We are using jgroups-3.0.3.Final as a cluster wide locking implementation in a cluster of two nodes. Our JGroups settings(simplified) is as follows:
<config xmlns="urn:org:jgroups"
xmlns:xsi="http://www.w3.org/2001/XMLSchema-instance"
xsi:schemaLocation="urn:org:jgroups http://www.jgroups.org/schema/JGroups-3.0.xsd">
<TCP bind_port="7800" .../>
<TCPPING .../>
<MERGE2 min_interval="10000" max_interval="30000"/>
<FD_SOCK/>
<FD timeout="3000" max_tries="3" />
<VERIFY_SUSPECT timeout="1500" />
...
<PEER_LOCK/>
</config>
We perform lock/unlock as follows:
Lock lock = getLockService().getLock("mylock");
try
{
lock.tryLock();
//do something
}
finally
{
lock.unlock();
}
We are expecting false failure detection several times a day, probably because of too low timeout value of FD. What is worse, we often have several locks hanging forever if they were obtained during such false FD.
scenario is this:
- We have a cluster view of {A,B|1}
- Wait until failure detected, but both nodes are alive (false FD).
- Node A will suspect Node B and create new view, {A|2}
- Suspected Node B will be still in view {A,B|1}.
- Node B is trying to obtain a lock "mylock".
- Node A discards grant lock messages from Node B, as it is in different view.

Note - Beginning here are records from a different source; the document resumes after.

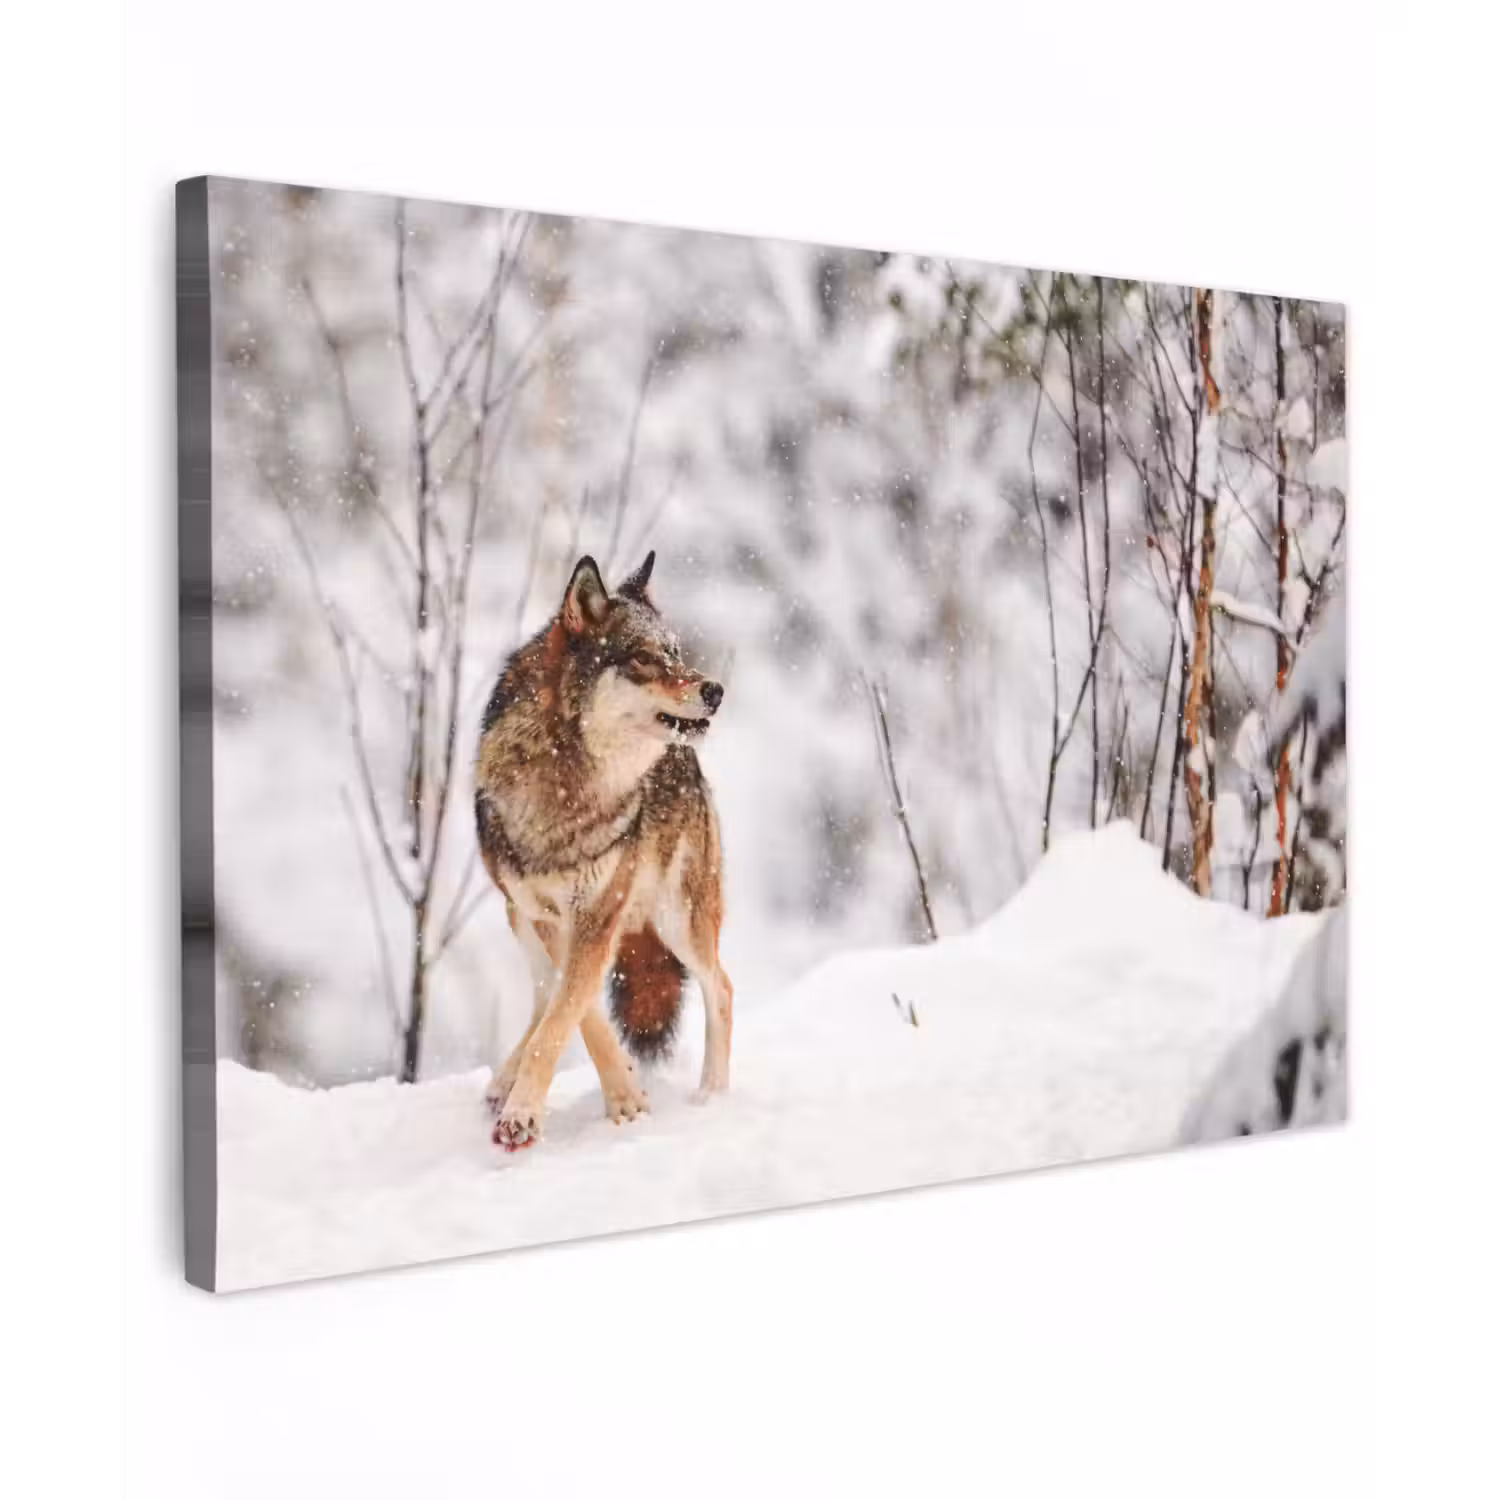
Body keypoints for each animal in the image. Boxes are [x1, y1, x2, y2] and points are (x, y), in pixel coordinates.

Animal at [473, 550, 732, 1151]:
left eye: (675, 652)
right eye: (642, 657)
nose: (714, 690)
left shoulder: (598, 913)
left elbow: (568, 1012)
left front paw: (527, 1115)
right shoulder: (550, 917)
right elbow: (576, 1012)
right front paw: (623, 1096)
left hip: (679, 920)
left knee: (722, 987)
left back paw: (711, 1098)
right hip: (519, 918)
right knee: (544, 994)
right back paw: (503, 1080)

- View merge is performed, and new view is created - {A,B|3}
Problem: a thread which try to get "mylock" hangs in lock.tryLock();
line,
each subsequent attempts to get "mylock" fail as well.
We have used tryLock(long time, TimeUnit unit)
with timeout specified, and seems it solved the problem.
Question: Does it means that JGroups impl. of Lock.tryLock() without timeout have a bug and should be avoided?
Thanks.